* [PROBLEM SET]
A) Translate this sentence from the mailing-list thread into Spanish: "But studying the data graphically, I suspected variance heterogeneity in 2 predictors."
B) In the mailing-list thread, what does Luciana say she is studying?
C) Reproduce the passage of the mailing-list thread starting at "From: R-sig-mixed-models [mailto:r-sig-mixed-models-bounces" and ending at "(count data -richness).".

[R-sig-ME] Poisson or Gaussian when modelling count data + heteroscedasticity in predictor variables
Tom.Wilding at sams.ac.uk
Mon Nov 7 16:56:43 CET 2016
Hi Luciana - if your count data is large (not 'near' zero) then the normal model might be fine and you could then account for heteroscedasticity using GLS (as you seem to have done) - if the model diagnostics check-out then it should be OK. You could log or log+1 transform your response and see how that looks too, just for interest (if you have zeros then this approach is not likely to be successful). Also, you could stick with the Poisson GLMM and include an individual observation level term (Elston, D. A., et al. (2001). "Analysis of aggregation, a worked example: numbers of ticks on red grouse chicks." Parasitology 122(05): 563-569), - this should also be reasonable (and is very easy to implement) and might be of interest (though may have its detractors). Your negative binomial solution should also address the over-dispersion issue though I'm less sure what the residual patterns should look like (you could fake-up some data to check these).
From: R-sig-mixed-models [mailto:r-sig-mixed-models-bounces at r-project.org] On Behalf Of Luciana Motta
Sent: 07 November 2016 14:17
To: r-sig-mixed-models at r-project.org
Subject: [R-sig-ME] Poisson or Gaussian when modelling count data + heteroscedasticity in predictor variables
my name is Lucy, and I'm studying richness of aquatic insect in lakes. I took samples from different habitats in each lake, for which I though of a mixed model with my predictors as fixed effects, and lake/habitat as random effects. I did a model using "glmer", to be able to use Poisson distribution for residuals, due to my type of response variable (count data -richness).
But studying the data graphically, I suspected variance heterogeneity in 2 predictors.
I continued doing model selection with glmer with Poisson distribution, but also made a model using "lmer" (therefore, Gaussian distribution of residuals), to be able to model variance heterogeneity of those predictors and see if models fit better with it.
Finally, yes..."lmer" model, with Gaussian distribution and varExp modelling for the variance of those predictors seem much more adequate than the "glmer" with Poisson (conclusion I arrived to by studying residuals, fitted values, qqplot and normality tests).
Can heteroscedasticity be a larger problem to be accounted for, than the distribution of the errors for count data? I read that sometimes heteroscedasticity can be masking what we think is a normality problem. Also that Poisson distribution accounts for heteroscedasticity....but in my case, model seems much worse. Is just that since Poisson, Neg.Binom. etc., is so recommended for count data, that I don't really know if I'm plain wrong in even considering staying with Gaussian. Any suggestions/further readings about this?
Thank you very much,
Luciana M. Motta
Licenciada en Cs. Biológicas FCEyN, U.B.A.

(Source records)
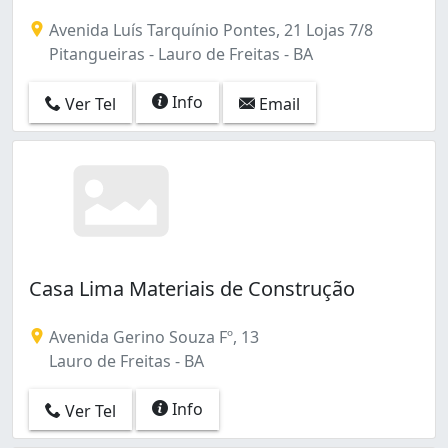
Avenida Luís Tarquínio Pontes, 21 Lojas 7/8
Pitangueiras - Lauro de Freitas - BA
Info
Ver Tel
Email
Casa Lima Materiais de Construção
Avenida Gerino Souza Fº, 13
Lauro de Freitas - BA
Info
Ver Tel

---

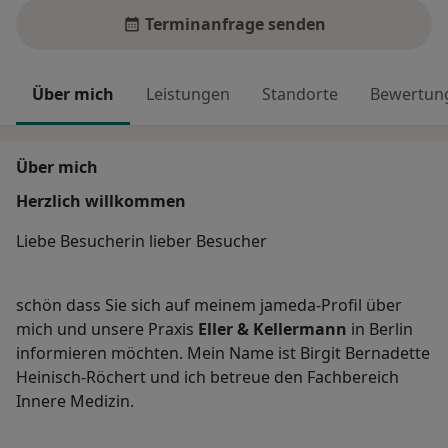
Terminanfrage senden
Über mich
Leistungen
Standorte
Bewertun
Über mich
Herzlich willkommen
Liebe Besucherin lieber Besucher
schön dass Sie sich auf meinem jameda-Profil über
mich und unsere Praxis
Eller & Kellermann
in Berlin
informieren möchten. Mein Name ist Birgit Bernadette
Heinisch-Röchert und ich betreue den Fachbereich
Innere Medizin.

* [ANSWERS GIVEN]
A) Pero al estudiar los datos gráficamente, sospeché heterogeneidad de varianza en 2 predictores.

B) Richness of aquatic insects in lakes.

C)
From: R-sig-mixed-models [mailto:r-sig-mixed-models-bounces at r-project.org] On Behalf Of Luciana Motta
Sent: 07 November 2016 14:17
To: r-sig-mixed-models at r-project.org
Subject: [R-sig-ME] Poisson or Gaussian when modelling count data + heteroscedasticity in predictor variables
my name is Lucy, and I'm studying richness of aquatic insect in lakes. I took samples from different habitats in each lake, for which I though of a mixed model with my predictors as fixed effects, and lake/habitat as random effects. I did a model using "glmer", to be able to use Poisson distribution for residuals, due to my type of response variable (count data -richness).